Opinion : Santé

Comme le scout, le pharmacien est toujours prêt

Je suis dans le domaine de la pharmacie depuis mon adolescence, depuis plus de 25 ans maintenant. J’ai observé les pharmaciens travailler tout en changeant leurs poubelles ou en lavant leur vaisselle. J’ai commencé ma compréhension de notre clientèle en m’occupant du facing des rangées. J’ai même vendu des cigarettes à une certaine époque, comme caissier.

Puis, j’ai suivi ma formation afin de devenir pharmacien, un parmi tant d’autres, mais avec la conviction de réussir et devenir mon propre patron, un des espoirs que feu mon père chérissait tant. Devenu propriétaire à 24 ans seulement, j’ai connu ce type de pharmacie qu’on vendait à « 6 $ l’ordonnance » dans le temps…
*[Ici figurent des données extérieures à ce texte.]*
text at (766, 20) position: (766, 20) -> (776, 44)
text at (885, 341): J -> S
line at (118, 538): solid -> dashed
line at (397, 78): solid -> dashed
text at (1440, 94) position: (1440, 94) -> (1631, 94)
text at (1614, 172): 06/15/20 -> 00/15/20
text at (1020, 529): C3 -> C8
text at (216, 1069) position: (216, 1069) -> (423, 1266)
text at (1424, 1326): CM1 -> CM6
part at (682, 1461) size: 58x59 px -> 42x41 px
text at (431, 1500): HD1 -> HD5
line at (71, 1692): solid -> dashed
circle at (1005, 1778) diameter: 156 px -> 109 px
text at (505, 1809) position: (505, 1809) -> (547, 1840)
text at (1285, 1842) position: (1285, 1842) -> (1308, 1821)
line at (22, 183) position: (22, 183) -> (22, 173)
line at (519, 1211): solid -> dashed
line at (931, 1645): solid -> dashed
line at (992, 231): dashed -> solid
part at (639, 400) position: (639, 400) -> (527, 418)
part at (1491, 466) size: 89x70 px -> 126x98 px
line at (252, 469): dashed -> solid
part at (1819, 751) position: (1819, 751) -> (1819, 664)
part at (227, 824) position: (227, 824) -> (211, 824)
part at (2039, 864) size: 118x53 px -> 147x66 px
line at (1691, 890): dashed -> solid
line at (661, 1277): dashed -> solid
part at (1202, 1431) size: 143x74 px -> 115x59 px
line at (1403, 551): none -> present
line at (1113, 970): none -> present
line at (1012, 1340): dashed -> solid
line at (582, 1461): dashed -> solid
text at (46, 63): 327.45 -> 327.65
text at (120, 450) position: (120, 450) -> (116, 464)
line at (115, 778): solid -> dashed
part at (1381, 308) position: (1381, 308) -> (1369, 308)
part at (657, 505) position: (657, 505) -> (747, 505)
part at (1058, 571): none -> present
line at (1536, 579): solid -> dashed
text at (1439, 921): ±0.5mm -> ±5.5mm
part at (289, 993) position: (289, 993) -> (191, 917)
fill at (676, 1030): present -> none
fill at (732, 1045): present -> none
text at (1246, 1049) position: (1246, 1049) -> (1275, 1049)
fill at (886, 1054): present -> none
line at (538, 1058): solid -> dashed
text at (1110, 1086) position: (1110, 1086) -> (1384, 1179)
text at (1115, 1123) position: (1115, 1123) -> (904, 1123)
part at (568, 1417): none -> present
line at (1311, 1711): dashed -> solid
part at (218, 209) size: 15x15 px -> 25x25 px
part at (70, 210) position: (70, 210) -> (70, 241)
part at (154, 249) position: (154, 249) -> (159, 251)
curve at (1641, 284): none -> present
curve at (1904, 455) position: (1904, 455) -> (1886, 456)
Au fil des années, la profession a aussi bien évolué que l’ensemble du réseau en général : les infirmières ont plus de pouvoirs et d’autonomie ; les optométristes acceptent les consultations en urgence et peuvent prescrire le traitement approprié. Et nous ? Nous avons littéralement fait exploser la profession suivant le grand courant nord-américain où le pharmacien devient la porte d’entrée du système de santé pouvant maintenant traiter certaines conditions de santé dites « mineures » tout en prescrivant des tests de labo, en ajustant les ordonnances du médecin et en prolongeant leurs ordonnances échues.

Je pratique en ce moment la « meilleure pharmacie » de toute ma carrière. Vraiment !

Par contre, il faut bien comprendre notre modèle d’affaires et comment s’oriente notre client-patient à travers notre offre de produits et de services. Comme pharmaciens et entrepreneurs, nous devons nous projeter dans les souliers de nos précieux consommateurs de services de santé.

Par exemple : je suis prêt à faire la file dehors sur le trottoir à -3 degrés Celsius pendant trop longtemps pour avoir la chance de déguster le brunch du dimanche au Pied de cochon de notre ami Martin Picard. Martin possède ce type de restaurant rare où l’on fait la file à l’extérieur, comme ces boîtes de nuit où les jeunes se les gèlent en attendant d’entrer. Eh bien, pour voir un médecin en urgence, c’est ce que le patient est prêt à faire. On parle d’exclusivité et de rareté.

Sans réservation

Je dois faire une réservation afin d’avoir ma chance d’aller manger chez Toqué ! Pleinement conscient que j’y laisserai une partie de mon portefeuille, j’accepte ce fait comme le patient qui prendra rendez-vous chez son dentiste des semaines d’avance et y laissera probablement une partie de sa paie pour régler son problème de santé buccal. On est ici avec un professionnel dont les tarifs sont élevés et que plusieurs ne peuvent se permettre.

Par contre, lorsque j’ai une faim immédiate et que j’ai un budget limité, je m’offre un trio chez McDo ou une soupe chez Tim Hortons. J’entre, je choisis et j’obtiens à l’instant. Même principe pour ma pharmacie, mes consommateurs de soins qui entrent, peu importe l’heure de la journée, avec un bout de papier, s’attendent à être servis dans les 15 minutes et que la facture soit raisonnable.

On tape du pied, on pianote des doigts sur le comptoir du labo, on soupire, car on s’attend à être servi rapidement.

Le client malade veut combler son manque par l’achat d’une médication adaptée à son état. Il ne verra le pharmacien que quelques minutes avant de payer son bien. Je le comprends.

Nous sommes le fast food du système de santé. Jamais personne ne prend rendez-vous chez nous, nous allumons l’enseigne « Ouvert » et nous attendons nos clients comme un dépanneur ou une épicerie… c’est ainsi !

Il n’y a rien de péjoratif dans cette affirmation. Je suis très fier d’offrir des soins pharmaceutiques sans rendez-vous, d’une qualité impeccable et avec une offre toujours plus grande (et bientôt la vaccination, je l’espère).

Je suis la première ligne du système de santé ; accessible, d’une grande commodité et d’une expertise assurée.